>> START

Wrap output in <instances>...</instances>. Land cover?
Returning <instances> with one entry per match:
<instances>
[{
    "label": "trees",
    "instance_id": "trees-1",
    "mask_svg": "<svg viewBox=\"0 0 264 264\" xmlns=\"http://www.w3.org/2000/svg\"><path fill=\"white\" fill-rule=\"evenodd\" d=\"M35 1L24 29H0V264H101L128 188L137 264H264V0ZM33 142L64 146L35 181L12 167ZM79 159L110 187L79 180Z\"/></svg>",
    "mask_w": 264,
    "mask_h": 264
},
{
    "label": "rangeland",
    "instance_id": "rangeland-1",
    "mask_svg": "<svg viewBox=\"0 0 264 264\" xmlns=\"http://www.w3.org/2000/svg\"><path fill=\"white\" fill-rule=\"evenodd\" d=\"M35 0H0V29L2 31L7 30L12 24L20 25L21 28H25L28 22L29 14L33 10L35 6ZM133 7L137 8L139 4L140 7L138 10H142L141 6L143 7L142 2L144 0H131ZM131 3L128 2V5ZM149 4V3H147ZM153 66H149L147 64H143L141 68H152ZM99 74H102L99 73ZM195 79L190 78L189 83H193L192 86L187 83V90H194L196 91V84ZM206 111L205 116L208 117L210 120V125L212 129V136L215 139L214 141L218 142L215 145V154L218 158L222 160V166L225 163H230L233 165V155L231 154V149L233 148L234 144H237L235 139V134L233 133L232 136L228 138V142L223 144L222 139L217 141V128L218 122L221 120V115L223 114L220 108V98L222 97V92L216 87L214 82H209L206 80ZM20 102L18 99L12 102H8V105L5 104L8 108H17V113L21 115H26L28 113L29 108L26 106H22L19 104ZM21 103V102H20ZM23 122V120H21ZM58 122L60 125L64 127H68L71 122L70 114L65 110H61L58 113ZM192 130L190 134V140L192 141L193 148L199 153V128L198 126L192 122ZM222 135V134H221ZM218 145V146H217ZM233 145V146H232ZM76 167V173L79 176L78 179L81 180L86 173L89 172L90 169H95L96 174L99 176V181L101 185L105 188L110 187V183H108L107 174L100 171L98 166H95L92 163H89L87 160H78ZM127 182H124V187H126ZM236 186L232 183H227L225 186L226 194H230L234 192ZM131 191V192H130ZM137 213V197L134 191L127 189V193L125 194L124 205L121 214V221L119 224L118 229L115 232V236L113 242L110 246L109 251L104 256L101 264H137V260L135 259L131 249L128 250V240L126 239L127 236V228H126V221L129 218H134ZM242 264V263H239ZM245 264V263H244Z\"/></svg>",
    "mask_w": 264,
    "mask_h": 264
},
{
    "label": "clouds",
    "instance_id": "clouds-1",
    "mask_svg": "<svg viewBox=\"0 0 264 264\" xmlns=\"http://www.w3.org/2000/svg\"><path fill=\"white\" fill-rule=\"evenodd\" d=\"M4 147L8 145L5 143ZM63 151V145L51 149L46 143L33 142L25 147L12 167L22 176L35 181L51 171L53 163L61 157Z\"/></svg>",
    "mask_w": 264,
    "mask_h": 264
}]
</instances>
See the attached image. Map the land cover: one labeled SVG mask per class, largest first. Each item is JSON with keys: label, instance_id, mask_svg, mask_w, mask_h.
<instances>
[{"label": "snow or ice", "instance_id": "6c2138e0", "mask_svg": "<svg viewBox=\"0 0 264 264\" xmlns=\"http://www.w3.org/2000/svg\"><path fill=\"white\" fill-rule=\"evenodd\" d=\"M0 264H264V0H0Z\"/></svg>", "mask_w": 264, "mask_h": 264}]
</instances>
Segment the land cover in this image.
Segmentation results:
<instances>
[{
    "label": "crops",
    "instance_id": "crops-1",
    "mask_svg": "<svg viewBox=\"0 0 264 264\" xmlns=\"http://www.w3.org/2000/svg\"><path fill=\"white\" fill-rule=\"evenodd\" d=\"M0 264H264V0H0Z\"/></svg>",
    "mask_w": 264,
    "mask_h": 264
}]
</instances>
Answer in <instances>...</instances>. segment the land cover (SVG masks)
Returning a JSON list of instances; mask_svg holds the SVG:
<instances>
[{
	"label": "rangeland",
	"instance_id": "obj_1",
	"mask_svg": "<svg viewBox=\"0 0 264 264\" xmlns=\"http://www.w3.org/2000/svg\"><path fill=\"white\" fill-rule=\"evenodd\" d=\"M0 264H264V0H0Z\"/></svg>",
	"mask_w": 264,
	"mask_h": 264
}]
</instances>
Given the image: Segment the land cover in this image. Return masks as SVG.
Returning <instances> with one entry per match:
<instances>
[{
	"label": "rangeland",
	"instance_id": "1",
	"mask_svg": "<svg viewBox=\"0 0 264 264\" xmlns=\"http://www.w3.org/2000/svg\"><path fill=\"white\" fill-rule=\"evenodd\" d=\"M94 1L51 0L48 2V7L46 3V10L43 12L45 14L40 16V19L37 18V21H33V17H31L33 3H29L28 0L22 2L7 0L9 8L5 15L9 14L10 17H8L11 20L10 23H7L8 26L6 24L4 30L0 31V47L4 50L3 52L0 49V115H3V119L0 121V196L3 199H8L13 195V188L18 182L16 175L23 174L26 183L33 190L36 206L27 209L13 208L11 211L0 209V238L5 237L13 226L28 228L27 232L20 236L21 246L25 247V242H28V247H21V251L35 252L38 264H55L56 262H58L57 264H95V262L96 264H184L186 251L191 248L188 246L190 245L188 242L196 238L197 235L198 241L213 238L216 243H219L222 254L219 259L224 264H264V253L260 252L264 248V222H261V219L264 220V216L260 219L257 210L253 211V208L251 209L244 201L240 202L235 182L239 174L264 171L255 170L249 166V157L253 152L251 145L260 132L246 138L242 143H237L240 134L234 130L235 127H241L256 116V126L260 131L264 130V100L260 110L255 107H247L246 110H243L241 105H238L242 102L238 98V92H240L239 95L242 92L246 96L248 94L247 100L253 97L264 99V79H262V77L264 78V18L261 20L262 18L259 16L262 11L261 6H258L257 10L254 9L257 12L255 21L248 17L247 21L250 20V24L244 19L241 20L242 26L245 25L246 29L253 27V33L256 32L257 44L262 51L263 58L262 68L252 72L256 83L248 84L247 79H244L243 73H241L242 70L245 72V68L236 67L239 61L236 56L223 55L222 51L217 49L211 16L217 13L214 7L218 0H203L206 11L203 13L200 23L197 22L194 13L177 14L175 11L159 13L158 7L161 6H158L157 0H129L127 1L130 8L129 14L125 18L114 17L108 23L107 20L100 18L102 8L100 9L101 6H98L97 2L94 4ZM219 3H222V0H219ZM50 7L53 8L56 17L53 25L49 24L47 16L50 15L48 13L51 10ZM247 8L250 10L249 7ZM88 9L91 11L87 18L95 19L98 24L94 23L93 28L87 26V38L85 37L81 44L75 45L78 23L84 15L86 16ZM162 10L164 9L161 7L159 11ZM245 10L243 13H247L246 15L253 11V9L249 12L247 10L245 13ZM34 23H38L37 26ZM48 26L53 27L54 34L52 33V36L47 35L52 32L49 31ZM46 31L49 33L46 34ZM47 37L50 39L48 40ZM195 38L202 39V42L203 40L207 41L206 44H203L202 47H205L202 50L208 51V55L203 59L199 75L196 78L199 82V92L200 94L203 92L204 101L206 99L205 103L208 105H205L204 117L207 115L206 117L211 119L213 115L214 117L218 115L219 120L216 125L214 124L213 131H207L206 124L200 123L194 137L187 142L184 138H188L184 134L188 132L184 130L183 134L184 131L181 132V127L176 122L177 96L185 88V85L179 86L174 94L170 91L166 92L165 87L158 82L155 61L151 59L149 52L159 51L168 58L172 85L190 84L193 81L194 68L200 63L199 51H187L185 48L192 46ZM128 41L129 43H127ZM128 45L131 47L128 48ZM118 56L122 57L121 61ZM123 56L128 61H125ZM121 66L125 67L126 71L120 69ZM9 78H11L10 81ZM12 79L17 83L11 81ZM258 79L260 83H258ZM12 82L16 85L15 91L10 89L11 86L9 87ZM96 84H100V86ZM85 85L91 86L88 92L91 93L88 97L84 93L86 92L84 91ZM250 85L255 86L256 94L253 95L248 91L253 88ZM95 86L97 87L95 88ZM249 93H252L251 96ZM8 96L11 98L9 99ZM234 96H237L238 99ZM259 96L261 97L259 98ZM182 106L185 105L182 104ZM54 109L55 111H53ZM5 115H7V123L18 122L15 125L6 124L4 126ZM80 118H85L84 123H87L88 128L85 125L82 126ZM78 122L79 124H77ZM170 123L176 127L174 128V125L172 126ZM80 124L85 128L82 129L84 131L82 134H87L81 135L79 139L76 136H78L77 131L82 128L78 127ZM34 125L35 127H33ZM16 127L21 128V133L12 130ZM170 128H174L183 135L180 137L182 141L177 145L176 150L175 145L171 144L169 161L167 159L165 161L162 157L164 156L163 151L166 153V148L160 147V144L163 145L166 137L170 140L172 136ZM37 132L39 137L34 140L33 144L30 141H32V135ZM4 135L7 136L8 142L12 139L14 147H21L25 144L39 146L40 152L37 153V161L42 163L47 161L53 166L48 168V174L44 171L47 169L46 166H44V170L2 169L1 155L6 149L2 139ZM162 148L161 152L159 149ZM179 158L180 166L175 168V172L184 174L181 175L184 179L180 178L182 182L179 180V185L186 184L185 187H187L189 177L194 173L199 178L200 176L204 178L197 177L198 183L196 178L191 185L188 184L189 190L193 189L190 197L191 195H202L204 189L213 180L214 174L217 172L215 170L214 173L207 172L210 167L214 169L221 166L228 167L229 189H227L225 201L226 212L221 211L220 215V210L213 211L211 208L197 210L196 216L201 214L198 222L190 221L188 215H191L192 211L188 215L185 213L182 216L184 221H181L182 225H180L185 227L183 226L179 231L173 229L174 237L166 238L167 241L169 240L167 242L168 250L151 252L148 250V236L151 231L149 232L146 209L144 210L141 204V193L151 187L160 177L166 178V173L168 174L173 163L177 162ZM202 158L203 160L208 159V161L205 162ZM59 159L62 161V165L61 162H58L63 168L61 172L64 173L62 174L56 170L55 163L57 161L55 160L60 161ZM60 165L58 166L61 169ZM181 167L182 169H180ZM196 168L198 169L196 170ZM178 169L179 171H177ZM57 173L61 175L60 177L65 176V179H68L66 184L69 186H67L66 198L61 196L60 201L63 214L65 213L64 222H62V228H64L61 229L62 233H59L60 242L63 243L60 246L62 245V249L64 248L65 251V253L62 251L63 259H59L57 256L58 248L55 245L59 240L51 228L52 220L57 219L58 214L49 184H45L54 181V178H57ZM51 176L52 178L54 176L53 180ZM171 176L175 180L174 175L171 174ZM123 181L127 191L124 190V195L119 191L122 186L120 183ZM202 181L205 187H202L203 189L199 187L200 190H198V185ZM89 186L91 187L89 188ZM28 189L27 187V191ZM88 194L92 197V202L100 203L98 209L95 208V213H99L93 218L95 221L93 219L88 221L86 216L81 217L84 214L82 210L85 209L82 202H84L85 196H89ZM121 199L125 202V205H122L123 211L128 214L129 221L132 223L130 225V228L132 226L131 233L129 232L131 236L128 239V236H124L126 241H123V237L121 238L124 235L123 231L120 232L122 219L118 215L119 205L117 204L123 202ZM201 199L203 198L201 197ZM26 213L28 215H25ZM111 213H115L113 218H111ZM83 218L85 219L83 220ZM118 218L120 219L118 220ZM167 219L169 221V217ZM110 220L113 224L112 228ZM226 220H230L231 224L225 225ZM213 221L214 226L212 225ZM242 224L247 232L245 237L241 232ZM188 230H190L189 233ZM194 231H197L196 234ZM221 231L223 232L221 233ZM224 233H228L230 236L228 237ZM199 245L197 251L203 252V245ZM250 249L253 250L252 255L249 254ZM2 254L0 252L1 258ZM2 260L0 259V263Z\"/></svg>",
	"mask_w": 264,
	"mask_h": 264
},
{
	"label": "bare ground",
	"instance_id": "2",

>> END

What the task asks
Swap every "rangeland" for "grassland" in the lines from the start of the material through the line holding "0H0V29L2 31L7 30L12", inclusive, and give back only those lines with nothing else altered.

Response to the exercise
Wrap output in <instances>...</instances>. Land cover?
Returning <instances> with one entry per match:
<instances>
[{
    "label": "trees",
    "instance_id": "trees-1",
    "mask_svg": "<svg viewBox=\"0 0 264 264\" xmlns=\"http://www.w3.org/2000/svg\"><path fill=\"white\" fill-rule=\"evenodd\" d=\"M35 1L24 29H0V264H101L128 188L137 264H264V0ZM33 142L64 146L35 181L12 167ZM79 159L110 187L79 180Z\"/></svg>",
    "mask_w": 264,
    "mask_h": 264
},
{
    "label": "grassland",
    "instance_id": "grassland-1",
    "mask_svg": "<svg viewBox=\"0 0 264 264\" xmlns=\"http://www.w3.org/2000/svg\"><path fill=\"white\" fill-rule=\"evenodd\" d=\"M35 0H0V29L2 31L7 30L12 24L20 25L21 28H25L28 22L29 14L33 10L35 6ZM133 7L137 8L139 4L140 7L138 10H142L141 6L143 7L142 2L144 0H131ZM131 3L128 2V5ZM149 4V3H147ZM153 66H149L147 64H143L141 68H152ZM99 74H102L99 73ZM195 79L190 78L189 83H193L192 86L187 83V90H194L196 91V84ZM206 111L205 116L208 117L210 120V125L212 129V136L215 139L214 141L218 142L215 145V154L218 158L222 160V166L225 163H230L233 165V155L231 154V149L233 148L234 144H237L235 139V134L233 133L232 136L228 138V142L223 144L222 139L217 141V128L218 122L221 120V115L223 114L220 108V98L222 97V92L216 87L214 82H209L206 80ZM20 102L18 99L12 102H8V105L5 104L8 108H17V113L21 115H26L28 113L29 108L26 106H22L19 104ZM21 103V102H20ZM23 122V120H21ZM58 122L60 125L64 127H68L71 122L70 114L65 110H61L58 113ZM192 130L190 134V140L192 141L193 148L199 153V128L198 126L192 122ZM222 135V134H221ZM218 145V146H217ZM233 145V146H232ZM76 167V173L79 176L78 179L81 180L86 173L89 172L90 169H95L96 174L99 176V181L101 185L105 188L110 187V183H108L107 174L100 171L98 166H95L92 163H89L87 160H78ZM127 182H124V187H126ZM236 186L232 183H227L225 186L226 194H230L234 192ZM131 191V192H130ZM137 213V197L134 191L127 189V193L125 194L124 205L121 214V221L119 224L118 229L115 232V236L113 242L110 246L109 251L104 256L101 264H137V260L135 259L131 249L128 250V240L126 239L127 236V228H126V221L129 218H134ZM242 264V263H239ZM245 264V263H244Z\"/></svg>",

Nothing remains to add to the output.